Scientific classification
- Kingdom: Animalia
- Phylum: Chordata
- Class: Actinopterygii
- Order: Siluriformes
- Family: Loricariidae
- Subfamily: Hypostominae
- Tribe: Pterygoplichthyini
- Genus: Pterygoplichthys
- Species: P. pardalis
- Binomial name: Pterygoplichthys pardalis (Castelnau, 1855)
- Synonyms: Hypostomus pardalis Castelnau, 1855; Liposarcus pardalis Castelnau, 1855; Liposarcus varius Castelnau, 1855; Liposarcus jeanesianus Castelnau, 1855;

= Pterygoplichthys pardalis =

- Authority: (Castelnau, 1855)
- Conservation status: LC
- Synonyms: Hypostomus pardalis Castelnau, 1855, Liposarcus pardalis Castelnau, 1855, Liposarcus varius Castelnau, 1855, Liposarcus jeanesianus Castelnau, 1855

Species of fish

Pterygoplichthys pardalis, the Amazon sailfin catfish, is a freshwater tropical fish in the armored catfish family (Loricariidae). It is one of a number of species commonly referred to as the common pleco or "leopard pleco" by aquarists.

==Description==
This species will grow to a maximum length of 43 cm SL and reach a weight of 310 g.

It is sometimes confused with the Hypostomus plecostomus (another armored catfish known as the "common plecostomus"). The two species can be distinguished by their number of dorsal rays. P. pardalis has 11–13, while the H. plecostomus has only 5–8 dorsal rays. It is also commonly misindentified as P. disjunctivus and can be differentiated by its spotted patterning.

There is an albino color variation of this species, usually referred to as an "Albino Plecostomus". The amelanistic form may also be sold as the "chocolate pleco".

==Distribution and habitat==
The species is native to the Amazon River Basin of Brazil and Peru, preferring pH ranges of 7.0–7.5. It is a facultative air breather; although normally a bottom-dwelling fish, it has the ability to breathe air from the surface of the water during dry periods or when dissolved oxygen is too low.

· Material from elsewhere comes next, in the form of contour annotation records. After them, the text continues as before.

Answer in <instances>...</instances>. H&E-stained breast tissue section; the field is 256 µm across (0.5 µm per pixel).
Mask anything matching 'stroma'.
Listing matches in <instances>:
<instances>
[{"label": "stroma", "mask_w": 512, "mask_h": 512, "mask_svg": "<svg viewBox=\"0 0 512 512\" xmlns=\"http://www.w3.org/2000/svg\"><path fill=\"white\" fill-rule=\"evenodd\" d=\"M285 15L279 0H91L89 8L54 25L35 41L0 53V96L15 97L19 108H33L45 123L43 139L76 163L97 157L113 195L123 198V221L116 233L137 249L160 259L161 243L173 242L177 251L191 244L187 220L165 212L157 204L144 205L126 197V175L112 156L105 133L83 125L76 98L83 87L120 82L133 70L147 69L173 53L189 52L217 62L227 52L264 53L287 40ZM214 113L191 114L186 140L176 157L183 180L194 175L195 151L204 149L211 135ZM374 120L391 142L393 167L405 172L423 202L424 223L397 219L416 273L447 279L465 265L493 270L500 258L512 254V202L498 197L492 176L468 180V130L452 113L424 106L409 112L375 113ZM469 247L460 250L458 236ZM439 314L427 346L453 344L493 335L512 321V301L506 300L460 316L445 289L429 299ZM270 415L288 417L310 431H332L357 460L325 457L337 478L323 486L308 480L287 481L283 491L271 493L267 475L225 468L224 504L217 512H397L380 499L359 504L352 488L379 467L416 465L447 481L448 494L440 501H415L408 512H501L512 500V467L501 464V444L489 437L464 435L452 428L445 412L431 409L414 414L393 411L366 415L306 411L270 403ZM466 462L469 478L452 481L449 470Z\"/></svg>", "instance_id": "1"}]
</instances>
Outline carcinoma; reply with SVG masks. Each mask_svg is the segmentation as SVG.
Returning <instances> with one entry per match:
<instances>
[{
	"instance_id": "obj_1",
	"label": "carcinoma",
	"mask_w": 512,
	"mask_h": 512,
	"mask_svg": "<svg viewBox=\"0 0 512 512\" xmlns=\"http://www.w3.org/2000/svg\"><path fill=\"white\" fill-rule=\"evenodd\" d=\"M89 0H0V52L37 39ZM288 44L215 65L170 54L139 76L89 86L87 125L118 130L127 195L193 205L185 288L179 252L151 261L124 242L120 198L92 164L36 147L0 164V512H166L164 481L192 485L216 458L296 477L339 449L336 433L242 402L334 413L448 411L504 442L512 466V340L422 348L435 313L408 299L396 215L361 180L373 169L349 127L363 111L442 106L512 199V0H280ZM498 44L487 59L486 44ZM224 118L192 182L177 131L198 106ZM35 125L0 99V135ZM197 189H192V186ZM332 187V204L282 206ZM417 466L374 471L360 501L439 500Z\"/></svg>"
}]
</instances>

The Amazon sailfin catfish has been introduced to a number of countries outside its native range. It is recorded in the Marikina River in the Philippines and known as the "janitor fish", where it has become a local pest and sold in bulk, in efforts to eliminate the fish. In the United States, invasive populations of sailfin catfishes like the Amazon sailfin catfish have been observed to be ecologically detrimental, as they disrupt aquatic food chains, decrease the abundance of native aquatic species, and degrade aquatic plants or banks of waterbodies through burrowing and tunneling.

==Invasive species==
In Malaysia, the fish was brought into the country in the 1970s for fish hobbyists. It is believed that they are dumped into Malaysian rivers and lakes by aquarium owners when it is too big for their fish tanks.